### INSTRUCTIONS FOR THE TASK
Quote the material word for word, starting at the line that contains "What follows is" and ending at the line that contains "0.089365, 0.965269, -0.596473]]", both included. Leave the pictures out of your answer.

### MATERIAL FOR THE TASK
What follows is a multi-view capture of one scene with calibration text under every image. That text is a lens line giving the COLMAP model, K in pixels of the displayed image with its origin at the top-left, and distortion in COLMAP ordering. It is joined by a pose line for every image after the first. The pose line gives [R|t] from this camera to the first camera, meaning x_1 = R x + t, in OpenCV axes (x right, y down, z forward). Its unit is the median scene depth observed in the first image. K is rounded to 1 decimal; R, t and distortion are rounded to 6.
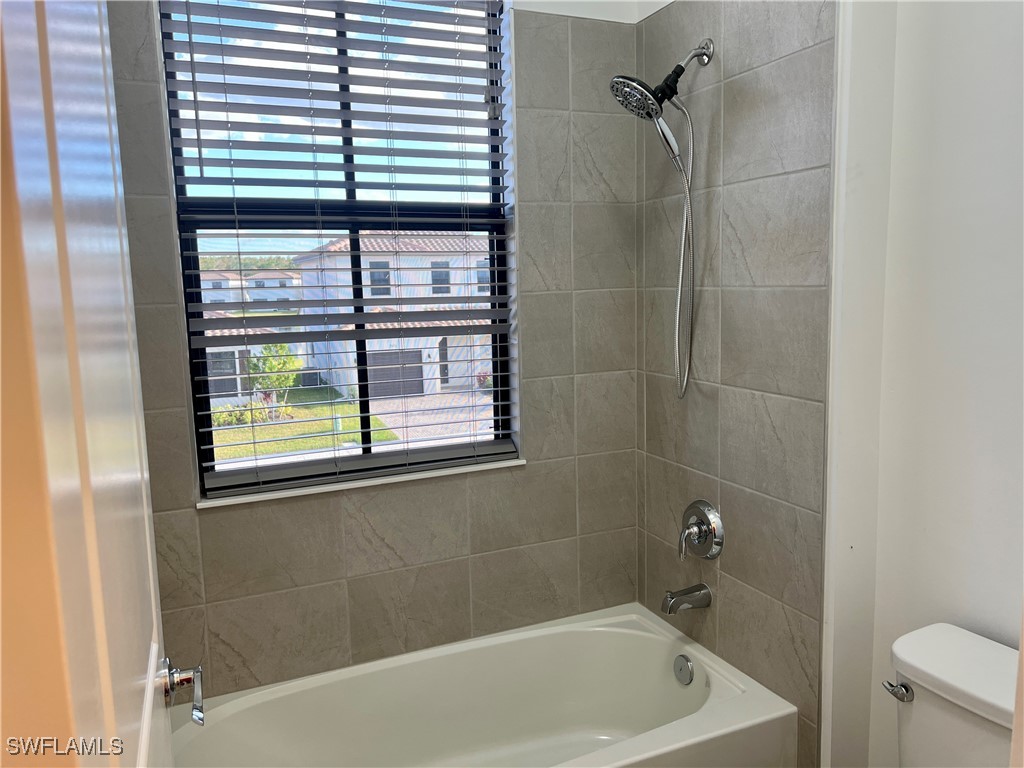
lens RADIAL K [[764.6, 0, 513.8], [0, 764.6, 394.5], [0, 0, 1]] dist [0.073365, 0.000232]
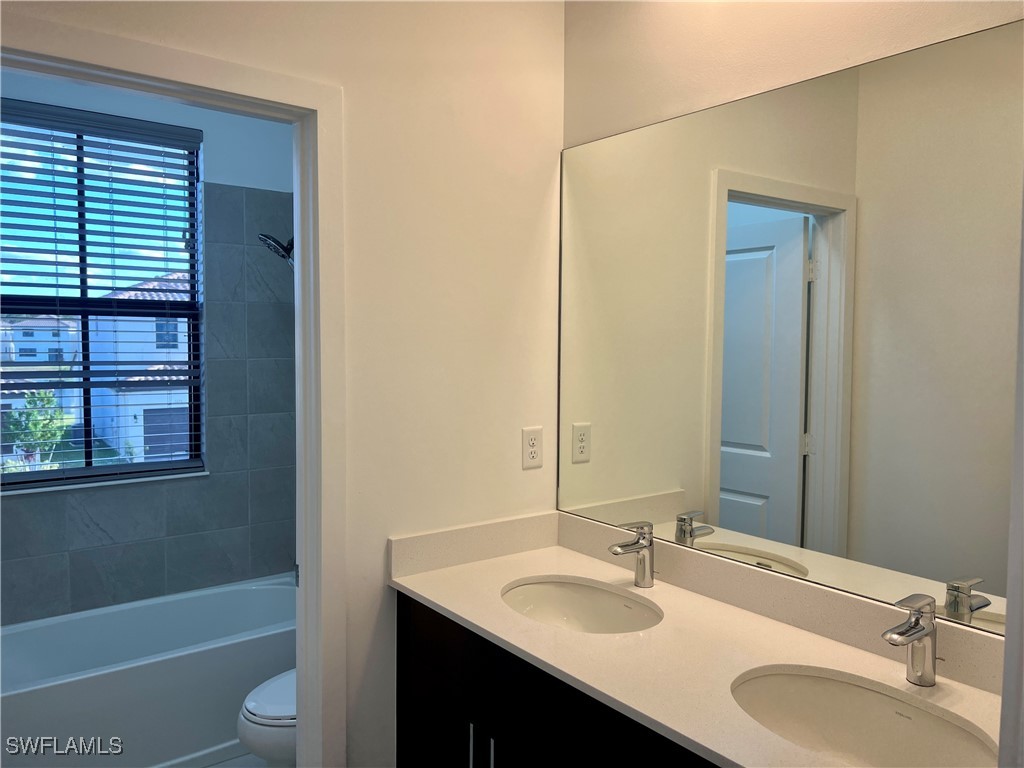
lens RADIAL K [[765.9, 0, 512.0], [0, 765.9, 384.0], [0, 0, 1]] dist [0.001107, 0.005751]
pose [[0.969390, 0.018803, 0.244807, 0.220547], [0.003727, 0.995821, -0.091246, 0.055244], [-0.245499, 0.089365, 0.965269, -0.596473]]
---
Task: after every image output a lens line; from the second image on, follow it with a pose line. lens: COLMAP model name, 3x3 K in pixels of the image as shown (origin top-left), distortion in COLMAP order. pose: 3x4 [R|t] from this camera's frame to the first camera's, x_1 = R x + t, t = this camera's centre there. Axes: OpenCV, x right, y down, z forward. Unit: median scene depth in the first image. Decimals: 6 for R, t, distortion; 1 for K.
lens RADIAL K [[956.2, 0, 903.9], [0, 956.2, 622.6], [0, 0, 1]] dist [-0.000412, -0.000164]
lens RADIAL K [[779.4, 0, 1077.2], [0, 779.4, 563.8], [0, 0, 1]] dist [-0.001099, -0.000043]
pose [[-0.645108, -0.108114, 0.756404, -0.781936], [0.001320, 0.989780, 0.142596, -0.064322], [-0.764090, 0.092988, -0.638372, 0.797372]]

### WRITTEN SOLUTION
What follows is a multi-view capture of one scene with calibration text under every image. That text is a lens line giving the COLMAP model, K in pixels of the displayed image with its origin at the top-left, and distortion in COLMAP ordering. It is joined by a pose line for every image after the first. The pose line gives [R|t] from this camera to the first camera, meaning x_1 = R x + t, in OpenCV axes (x right, y down, z forward). Its unit is the median scene depth observed in the first image. K is rounded to 1 decimal; R, t and distortion are rounded to 6.
lens RADIAL K [[764.6, 0, 513.8], [0, 764.6, 394.5], [0, 0, 1]] dist [0.073365, 0.000232]
lens RADIAL K [[765.9, 0, 512.0], [0, 765.9, 384.0], [0, 0, 1]] dist [0.001107, 0.005751]
pose [[0.969390, 0.018803, 0.244807, 0.220547], [0.003727, 0.995821, -0.091246, 0.055244], [-0.245499, 0.089365, 0.965269, -0.596473]]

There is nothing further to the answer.